A casi tres décadas, todo ha quedado en el olvido. En meras palabrerías. En una demagogia muy a la mexicana. En la nostalgia romántica de un país que tiene que inventarse y recrear sus héroes, a falta de verdaderos héroes.

Discursos van y vienen. Se llevan coronas de flores y se leen bellas palabras, se inventan epopeyas en torno al homenajeado. Se crean fundaciones para explotar su legado y explotar su recuerdo, pero la verdad aun no aparece, y la justicia, la justicia no ha sido ejercida desde tiempos inmemoriales en un país donde la esperanza es raíz podrida. 

Desde el asesinato del General Álvaro Obregón ocurrida en 1928 no había ocurrido una muerte que pudiera haberse calificado como magnicidio hasta que Mario Aburto, empuñando un viejo revólver, con cuatro balas disparó sobre la sien del candidato, sobre el político destinado a suceder a Carlos Gortari de Salinas.

Como siempre que se quiere tapar el dedo con un sol. Y que no interesa resolver el caso, se nombró una Comisión Especial, una Fiscalía Especial con recursos todopoderosos que sirvió para maldita la cosa.

El dictamen de la fiscalía fue señalar que no existen evidencias sólidas para señalar a nadie más que Aburto, como único autor intelectual y ejecutor del crimen, y por ello el gobierno considera cerrado el caso desde el año 2000.

Hoy a veintinueve años de la desaparición física de Luis Donaldo Colosio, su discurso, aquel pronunciado el seis de marzo, motivado mas por el levantamiento del movimiento zapatista en Chiapas que por convicciones de la política del candidato, aún tiene vigencia.

Un discurso que señaló la ruptura del pacto político entre el Presidente y el candidato, entre el ungido y el ungidor, entre quien lo escogió con su dedo santo como su sucesor, en el entendido de que proseguiría su obra y destino. Y para otros, un discurso que marcó su sentencia de muerte.

“- … Yo veo un México con hambre y con sed de justicia. Un México de gente agraviada, de gente agraviada por las distorsiones que imponen a la ley quienes deberían de servirla. De mujeres y hombres afligidos por abuso de las autoridades o por la arrogancia de las oficinas gubernamentales. Veo a ciudadanos angustiados por la falta de seguridad, ciudadanos que merecen mejores servicios y gobiernos que les cumplan. Ciudadanos que aún no tienen fincada en el futuro la derrota; son ciudadanos que tienen esperanza y que están dispuestos a sumar su esfuerzo para alcanzar el progreso… los priístas debemos de reflexionar. Como partido de la estabilidad y la justicia social, nos avergüenza advertir que no fuimos sensibles a los grandes reclamos de nuestras comunidades; que no estuvimos al lado de ellas en sus aspiraciones; que no estuvimos a la altura del compromiso que ellas esperaban de nosotros… Tenemos que asumir esta autocrítica y tenemos que romper con las prácticas que nos hicieron una organización rígida. Tenemos que superar las actitudes que debilitan nuestra capacidad de innovación y de cambio… Es la hora del gran combate a la desigualdad, es la hora de la superación de la pobreza extrema, es la hora de la garantía para todos de educación, de salud, de vivienda digna...  El gran reclamo de México es la democracia.
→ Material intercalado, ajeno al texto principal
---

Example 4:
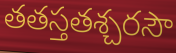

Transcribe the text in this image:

తతస్తతశ్చరసౌ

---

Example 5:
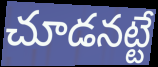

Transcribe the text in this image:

చూడనట్టే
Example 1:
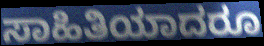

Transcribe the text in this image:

ಸಾಹಿತಿಯಾದರೂ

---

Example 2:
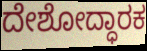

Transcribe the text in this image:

ದೇಶೋದ್ಧಾರಕ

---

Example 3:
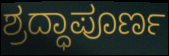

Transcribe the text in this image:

ಶ್ರದ್ಧಾಪೂರ್ಣ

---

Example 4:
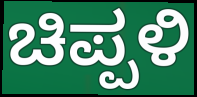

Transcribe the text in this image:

ಚಿಪ್ಪಳಿ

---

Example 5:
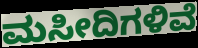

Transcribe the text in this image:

ಮಸೀದಿಗಳಿವೆ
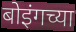
बोइंगच्या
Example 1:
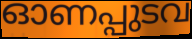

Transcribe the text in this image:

ഓണപ്പുടവ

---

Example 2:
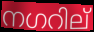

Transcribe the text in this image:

നഗറില്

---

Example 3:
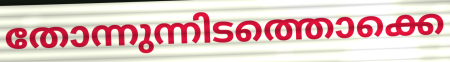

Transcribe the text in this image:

തോന്നുന്നിടത്തൊക്കെ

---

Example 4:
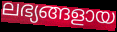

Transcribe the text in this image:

ലഭ്യങ്ങളായ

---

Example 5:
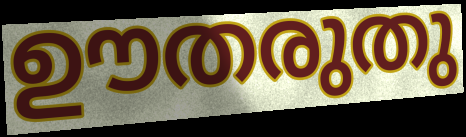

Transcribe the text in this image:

ഊതരുതു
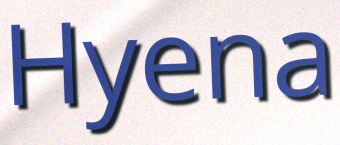
Hyena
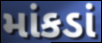
માંકડાં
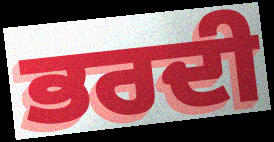
ਭਰਦੀ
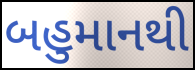
બહુમાનથી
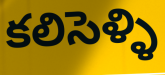
కలిసెళ్ళి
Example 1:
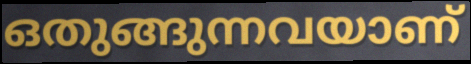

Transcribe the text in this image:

ഒതുങ്ങുന്നവയാണ്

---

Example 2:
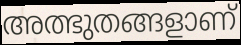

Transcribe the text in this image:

അത്ഭുതങ്ങളാണ്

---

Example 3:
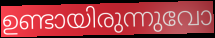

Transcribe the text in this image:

ഉണ്ടായിരുന്നുവോ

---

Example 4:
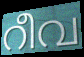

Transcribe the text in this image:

റീവ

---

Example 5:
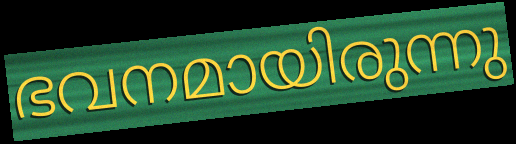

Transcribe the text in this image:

ഭവനമായിരുന്നു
El país quiere ejercerla a cabalidad. México exige, nosotros responderemos…”. Sigue teniendo una vigencia estremecedoramente terrible en un México cada vez más alejado de la esperanza. En un México en manos de unos cuantos que se han enriquecido a placer. 

En un México cada vez más alejado de aquel histórico discurso, inspirado en los que el líder de los derechos de los negros Martin Luther King pronunció en su tiempo. Ese México que veía Luis Donaldo Colosio sigue ahí, cada más pobre, cada vez más jodido, cada vez más moribundo. Y si un magnicidio no pudo cambiar el rumbo, entonces más nada lo hará. Y como aquella masacre del dos de octubre, aquella matanza de estudiantes en Tlatelolco, los asesinos siguen libres. Y sí, yo sigo viendo un México urgido de hambre y con sed de justicia.